Each line below has to be set down again exactly.

Supplied records:
════════

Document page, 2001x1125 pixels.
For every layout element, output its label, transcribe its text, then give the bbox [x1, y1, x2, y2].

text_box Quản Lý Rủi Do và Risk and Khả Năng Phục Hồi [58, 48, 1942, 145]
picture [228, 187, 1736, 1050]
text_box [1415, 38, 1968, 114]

════════

Answer to the problem:
Document page, 2001x1125 pixels.
For every layout element, output its label, transcribe its text, then give the bbox [x1, y1, x2, y2].

text_box Quản Lý Rủi Do và Risk and Khả Năng Phục Hồi [58, 48, 1942, 145]
picture [228, 187, 1736, 1050]
text_box [1415, 38, 1968, 114]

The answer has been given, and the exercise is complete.